Gaming, electronics sales compensate for Sony's lagging music, movies

The keyword this morning for Sony is "up," especially with regard to its performance over the holiday quarter. The PlayStation brand would finally steal the show, if it weren't for Bravia hogging the spotlight.

The reason you build a corporation with highly diversified operations is because, regardless of the state of the global economy, no single market segment can ever be guaranteed to grow. Sony, in light of that fact, is a very smartly combined operation, and its careful balance of market segments helped it once again weather a year that at least seemed at the time to have been going badly.

In its quarterly performance report for Q3 2007 (its fiscal year is one quarter behind the calendar year) released this morning, Sony cleverly reported its PlayStation 3 sales numbers for the quarter were up 295% in 2007 over the prior year's fiscal third quarter. It doesn't take much gamesmanship to recall that the PS3 was introduced in North America and Japan -- and not yet even in Europe -- in November 2006, right in the middle of Sony's fiscal Q3.

The company reported worldwide PS3 sales for the holiday quarter of 2007 to have reached 4.9 million units. That's much closer to where Sony wants to be.

But during that same quarter, the PlayStation 2 sold 5.4 million units, and the PlayStation Portable surged to 5.76 million units in the wake of its redesign. With this report, Sony acknowledged that it has switched to reporting sales as units sold by virtue of someone having purchased them, as opposed to units shipped in anticipation of future sale.

The surge in all three products and their associated software gave Sony a quarterly sales record of just under $5.1 billion, a 31% increase over the prior holiday quarter -- which even Sony acknowledged at the time was a dismal quarter from which a company's fortunes could only go higher.

Anyone who thought Sony was a movie producer that happened to make games on the side, needs to become reacquainted with the company's balance sheet. During that same quarter, its Pictures division took in just under $2 billion in revenue.

But in an even more extraordinary indicator of the times we live in, the Pictures division ended up being just a hair more profitable, with $116 million in operating income for the quarter versus $113 million for the game division.

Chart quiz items
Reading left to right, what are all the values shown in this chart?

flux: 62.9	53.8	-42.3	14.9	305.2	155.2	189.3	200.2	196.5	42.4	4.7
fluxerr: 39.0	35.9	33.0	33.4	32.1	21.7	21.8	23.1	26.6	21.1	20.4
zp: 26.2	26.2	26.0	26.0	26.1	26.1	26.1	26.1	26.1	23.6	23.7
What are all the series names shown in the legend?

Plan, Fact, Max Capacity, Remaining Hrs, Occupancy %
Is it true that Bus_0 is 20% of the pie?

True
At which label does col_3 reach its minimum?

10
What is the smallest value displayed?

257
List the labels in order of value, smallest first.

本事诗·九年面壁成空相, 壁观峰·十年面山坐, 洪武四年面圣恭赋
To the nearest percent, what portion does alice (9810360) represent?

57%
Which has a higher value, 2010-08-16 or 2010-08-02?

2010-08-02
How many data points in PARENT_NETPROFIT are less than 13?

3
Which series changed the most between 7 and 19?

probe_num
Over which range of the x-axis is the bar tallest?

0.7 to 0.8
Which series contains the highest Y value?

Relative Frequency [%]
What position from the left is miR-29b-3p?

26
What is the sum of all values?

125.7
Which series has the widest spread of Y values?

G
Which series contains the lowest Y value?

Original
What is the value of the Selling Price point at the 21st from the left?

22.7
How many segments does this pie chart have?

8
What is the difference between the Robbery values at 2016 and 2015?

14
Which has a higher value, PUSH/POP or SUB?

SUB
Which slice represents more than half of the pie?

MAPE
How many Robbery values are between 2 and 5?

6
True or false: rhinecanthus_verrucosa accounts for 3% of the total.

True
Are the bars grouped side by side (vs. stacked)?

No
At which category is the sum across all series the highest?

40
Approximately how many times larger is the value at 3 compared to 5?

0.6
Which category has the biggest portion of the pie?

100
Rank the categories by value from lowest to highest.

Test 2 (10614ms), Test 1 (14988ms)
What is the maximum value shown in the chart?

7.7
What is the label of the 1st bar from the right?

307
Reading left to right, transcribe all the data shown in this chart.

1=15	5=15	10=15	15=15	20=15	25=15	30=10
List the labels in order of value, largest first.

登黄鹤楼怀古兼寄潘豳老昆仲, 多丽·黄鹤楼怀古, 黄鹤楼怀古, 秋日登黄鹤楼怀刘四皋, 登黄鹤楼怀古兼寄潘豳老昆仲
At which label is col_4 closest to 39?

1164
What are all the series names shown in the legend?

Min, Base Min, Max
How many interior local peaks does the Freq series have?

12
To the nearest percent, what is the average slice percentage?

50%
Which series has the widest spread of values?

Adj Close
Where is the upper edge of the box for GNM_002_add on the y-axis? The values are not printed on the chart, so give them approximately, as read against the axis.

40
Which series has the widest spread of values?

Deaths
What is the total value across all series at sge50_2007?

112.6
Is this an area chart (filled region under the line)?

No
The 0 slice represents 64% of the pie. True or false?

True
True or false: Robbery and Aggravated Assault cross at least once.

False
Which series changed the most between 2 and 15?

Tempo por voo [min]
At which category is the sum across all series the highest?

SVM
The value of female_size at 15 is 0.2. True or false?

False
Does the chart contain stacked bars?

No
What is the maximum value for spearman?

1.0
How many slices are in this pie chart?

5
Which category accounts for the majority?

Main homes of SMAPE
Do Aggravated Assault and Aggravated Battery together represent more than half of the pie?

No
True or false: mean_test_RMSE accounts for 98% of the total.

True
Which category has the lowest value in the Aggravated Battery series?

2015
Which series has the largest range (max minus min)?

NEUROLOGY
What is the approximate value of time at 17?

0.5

Required action 1
Based on the Sony earnings article, why would a company build highly diversified operations? Answer in one to three sentences.
Required action 2
Rewrite the part of the Sony earnings article that begins at the words "The company reported" and stops after "of future sale.", changing "redesign" to "price cut".

Output 1
A company builds highly diversified operations because no single market segment can ever be guaranteed to grow, whatever the state of the global economy.

Output 2
The company reported worldwide PS3 sales for the holiday quarter of 2007 to have reached 4.9 million units. That's much closer to where Sony wants to be.

But during that same quarter, the PlayStation 2 sold 5.4 million units, and the PlayStation Portable surged to 5.76 million units in the wake of its price cut. With this report, Sony acknowledged that it has switched to reporting sales as units sold by virtue of someone having purchased them, as opposed to units shipped in anticipation of future sale.